Too often, it seems to me, our Pagan rituals are escapist. We try to impose a ideal order onto a messy nature. Rather than going outside and touching the very real earth and breathing the very real air, we gather inside, and stand with our backs to the world, imagining Platonic elements which bear little if any connection to the real elements. Rather than listening to the powers of the places where we live, the “gods” of here and now, we fascinate ourselves with deities from far away places and long ago times.
Too often I think our Pagan rituals are what Barbara Walker describes as a “retreat from a troublesome reality into a world of pure symbol.” “However difficult, uncontrollable or indifferent the external universe may seem,” writes Walker, “symbolism is manipulable and so provides at least the illusion of comfort.” The value of symbols is that we can use them to connect to the immensities of nature that may otherwise elude us. But when we use symbols to reduce our experience to a formula, the formula can end up supplanting the experience. Then the symbols become barriers, rather then vehicles, for connecting with nature.
So this weekend, I suggest we forget everything we have heard about Lughnasadh or Lammas. Instead of treading that well-worn path, let’s forget about Celtic myths from long ago and the agricultural customs of 18th century English peasants. Forget even the words “Lughnasadh” or “Lammas”. Instead, go outside. Look. Listen. Breathe in and breathe out. Bend down and touch the earth. And then ask what the world is telling you. Listen for what calls to you. Discover what needs to be celebrated, or what needs to be mourned.

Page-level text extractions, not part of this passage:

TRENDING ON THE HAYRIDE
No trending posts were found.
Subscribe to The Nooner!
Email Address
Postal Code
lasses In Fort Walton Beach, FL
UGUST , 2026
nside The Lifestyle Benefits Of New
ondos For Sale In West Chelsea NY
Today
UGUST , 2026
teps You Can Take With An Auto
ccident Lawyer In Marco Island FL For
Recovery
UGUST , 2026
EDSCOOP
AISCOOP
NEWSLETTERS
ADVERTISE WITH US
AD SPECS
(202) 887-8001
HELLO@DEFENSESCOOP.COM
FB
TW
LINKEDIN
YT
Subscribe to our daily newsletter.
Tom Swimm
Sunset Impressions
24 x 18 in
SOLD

And if the season still speaks to you of harvest or sacrifice or making bread, then so be it. But if not, don’t force it. Maybe it speaks to you of the pregnant belly of the Mama or of a consuming fire. Maybe it speaks of passionate lovemaking or memories of sleeping under the stars. Maybe it speaks of parched grasses or of scorching sand and the cool waves of the ocean rolling onto the beach. Whatever calls to you, focus on that and create your own Pagan holy day. And don’t worry about what to call it until you have figured out what it means first. Then, once you know why your celebrating, you can find an appropriate name and, if you like, an appropriate myth.

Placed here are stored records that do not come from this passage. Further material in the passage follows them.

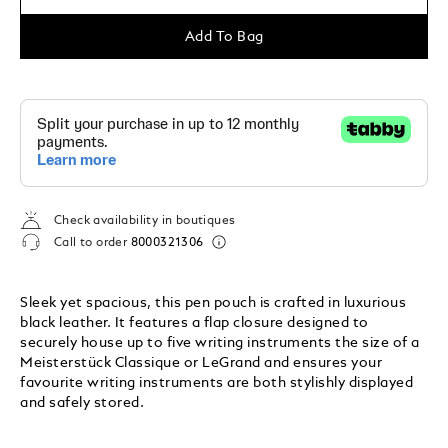
Add To Bag
Check availability in boutiques
Call to order
8000321306
Sleek yet spacious, this pen pouch is crafted in luxurious
black leather. It features a flap closure designed to
securely house up to five writing instruments the size of a
Meisterstück Classique or LeGrand and ensures your
favourite writing instruments are both stylishly displayed
and safely stored.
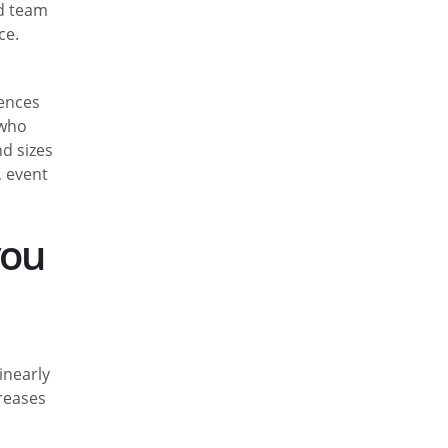
ed team
ce.
fences
 who
nd sizes
, event
you
inearly
creases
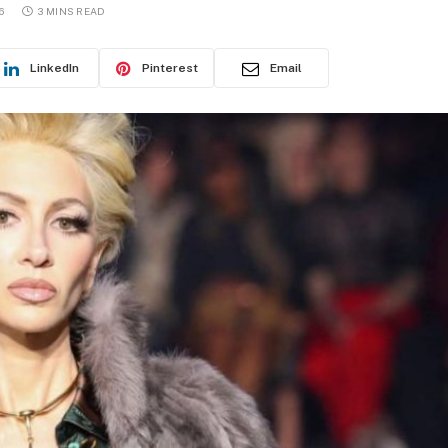
6
3 MINS READ
LinkedIn
Pinterest
Email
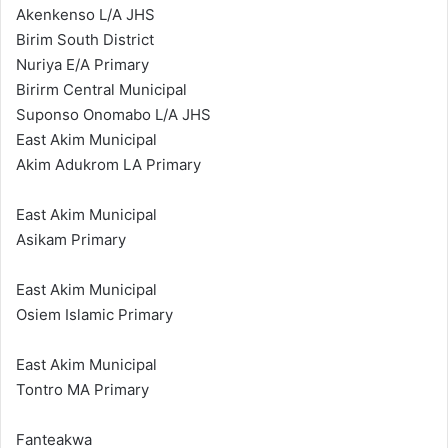
Akenkenso L/A JHS
Birim South District
Nuriya E/A Primary
Birirm Central Municipal
Suponso Onomabo L/A JHS
East Akim Municipal
Akim Adukrom LA Primary
East Akim Municipal
Asikam Primary
East Akim Municipal
Osiem Islamic Primary
East Akim Municipal
Tontro MA Primary
Fanteakwa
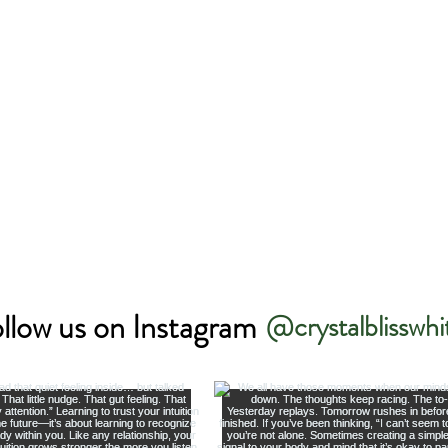
llow us on Instagram
@crystalblisswhi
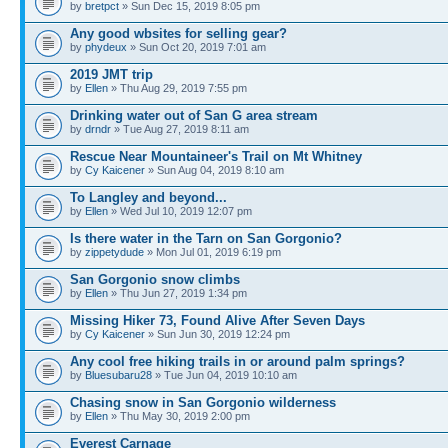
by
bretpct
» Sun Dec 15, 2019 8:05 pm
Any good wbsites for selling gear?
by
phydeux
» Sun Oct 20, 2019 7:01 am
2019 JMT trip
by
Ellen
» Thu Aug 29, 2019 7:55 pm
Drinking water out of San G area stream
by
drndr
» Tue Aug 27, 2019 8:11 am
Rescue Near Mountaineer's Trail on Mt Whitney
by
Cy Kaicener
» Sun Aug 04, 2019 8:10 am
To Langley and beyond...
by
Ellen
» Wed Jul 10, 2019 12:07 pm
Is there water in the Tarn on San Gorgonio?
by
zippetydude
» Mon Jul 01, 2019 6:19 pm
San Gorgonio snow climbs
by
Ellen
» Thu Jun 27, 2019 1:34 pm
Missing Hiker 73, Found Alive After Seven Days
by
Cy Kaicener
» Sun Jun 30, 2019 12:24 pm
Any cool free hiking trails in or around palm springs?
by
Bluesubaru28
» Tue Jun 04, 2019 10:10 am
Chasing snow in San Gorgonio wilderness
by
Ellen
» Thu May 30, 2019 2:00 pm
Everest Carnage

Or maybe this weekend isn’t even the right time. Maybe you should wait for a particularly scorching day to celebrate the thermistice, or wait for your tomatoes to ripen or your raspberry bushes to become heavy with fruit, or for some other sign from the world around you.

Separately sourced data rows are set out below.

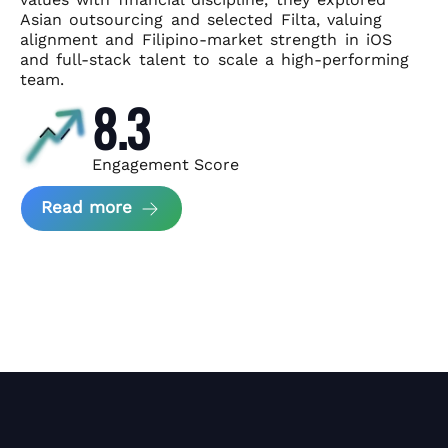
Asian
outsourcing and selected Filta, valuing
alignment and Filipino-market
strength in iOS
and full-stack talent to scale a high-performing
team.
8.3
Engagement Score
about News Perform and Filta's Part
Read more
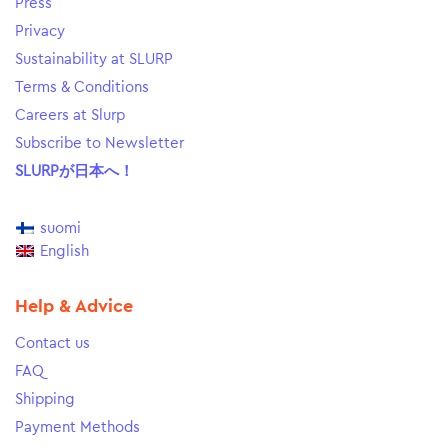
Press
Privacy
Sustainability at SLURP
Terms & Conditions
Careers at Slurp
Subscribe to Newsletter
SLURPが日本へ！
suomi
English
Help & Advice
Contact us
FAQ
Shipping
Payment Methods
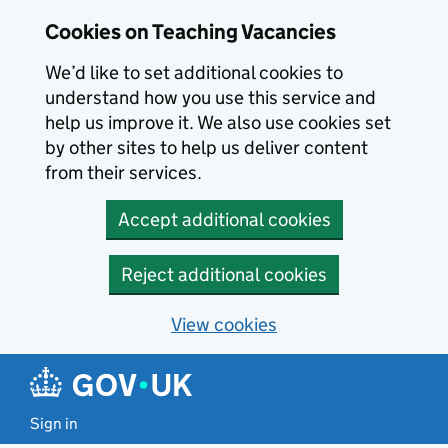
Skip to main content
Cookies on Teaching Vacancies
We’d like to set additional cookies to
understand how you use this service and
help us improve it. We also use cookies set
by other sites to help us deliver content
from their services.
Accept additional cookies
Reject additional cookies
View cookies
Sign in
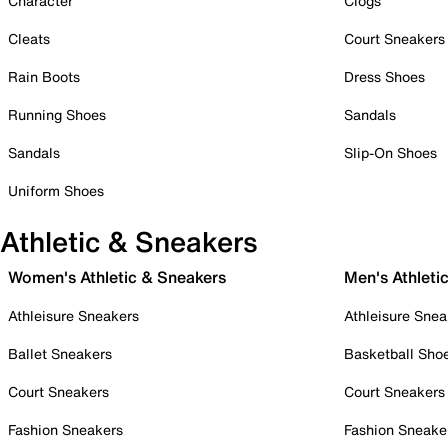
Character
Clogs
Cleats
Court Sneakers
Rain Boots
Dress Shoes
Running Shoes
Sandals
Sandals
Slip-On Shoes
Uniform Shoes
Athletic & Sneakers
Women's Athletic & Sneakers
Men's Athleti
Athleisure Sneakers
Athleisure Snea
Ballet Sneakers
Basketball Sho
Court Sneakers
Court Sneakers
Fashion Sneakers
Fashion Sneake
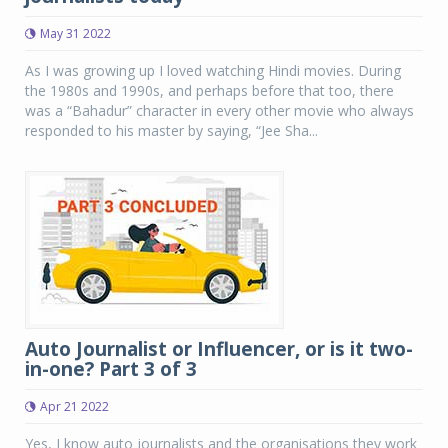
May 31 2022
As I was growing up I loved watching Hindi movies. During
the 1980s and 1990s, and perhaps before that too, there
was a “Bahadur” character in every other movie who always
responded to his master by saying, “Jee Sha...
Auto Journalist or Influencer, or is it two-
in-one? Part 3 of 3
Apr 21 2022
Yes, I know auto journalists and the organisations they work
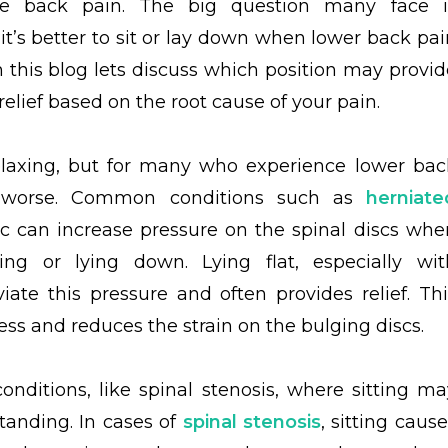
te back pain. The big question many face i
it’s better to sit or lay down when lower back pai
In this blog lets discuss which position may provid
relief based on the root cause of your pain.
elaxing, but for many who experience lower bac
it worse. Common conditions such as
herniate
c can increase pressure on the spinal discs whe
ng or lying down. Lying flat, especially wit
ate this pressure and often provides relief. Thi
ss and reduces the strain on the bulging discs.
nditions, like spinal stenosis, where sitting ma
tanding. In cases of
spinal stenosis
, sitting caus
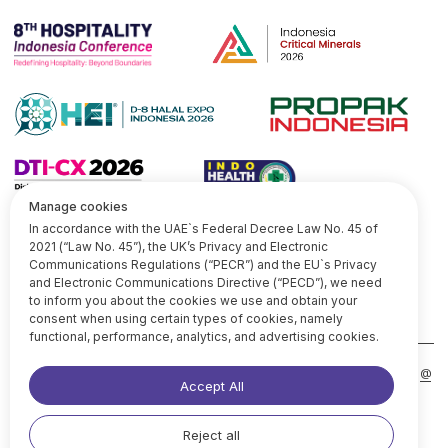
CONTACTS
line
medium
linkedIn
x
@
Services
Our insi ghts
+971 52 4906099
+62 811 1782 609
About Us
Copyright @ 2026 Omniki.survey
Privacy Policy
|
Terms of Use
Manage cookies
In accordance with the UAE`s Federal Decree Law No. 45 of
2021 (“Law No. 45”), the UK’s Privacy and Electronic
Communications Regulations (“PECR”) and the EU`s Privacy
and Electronic Communications Directive (“PECD”), we need
to inform you about the cookies we use and obtain your
consent when using certain types of cookies, namely
functional, performance, analytics, and advertising cookies.
Accept All
Reject all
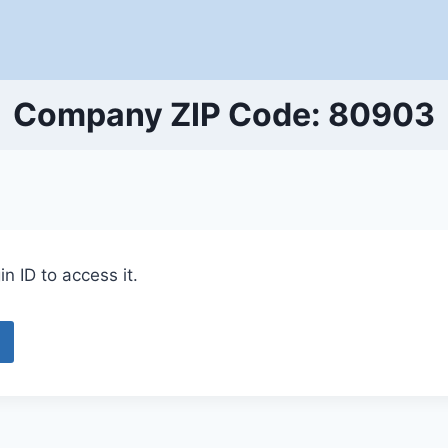
Company ZIP Code: 80903
n ID to access it.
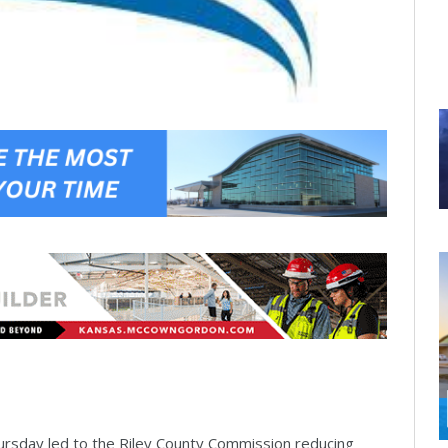
hursday led to the Riley County Commission reducing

Emma Restall Orr writes, in Living Druidry, that the word “pagan” with a small “p” describes those who “look to the landscape, the environment, the ecology of a place, nature herself, for guidance in every aspect of their lives”, while “Pagan” with a capital “P” describes those “for whom that ancient wordless book of lore, nature, is utterly sacred,” and for whom love of nature has become our spirituality. Thus, Orr writes, Pagans “listen more carefully, tread more softly, and celebrate with more exuberance.” This is not everyone’s definition. But if it resonates at all with us, then it behooves us to ask whether our high holy days reflect the Pagan spirit which Orr describes. Are we really looking to the landscape? Are we really listening more closely? When we want to know the meaning of our holy days, do we look in a book or do we look to the “wordless book of nature”?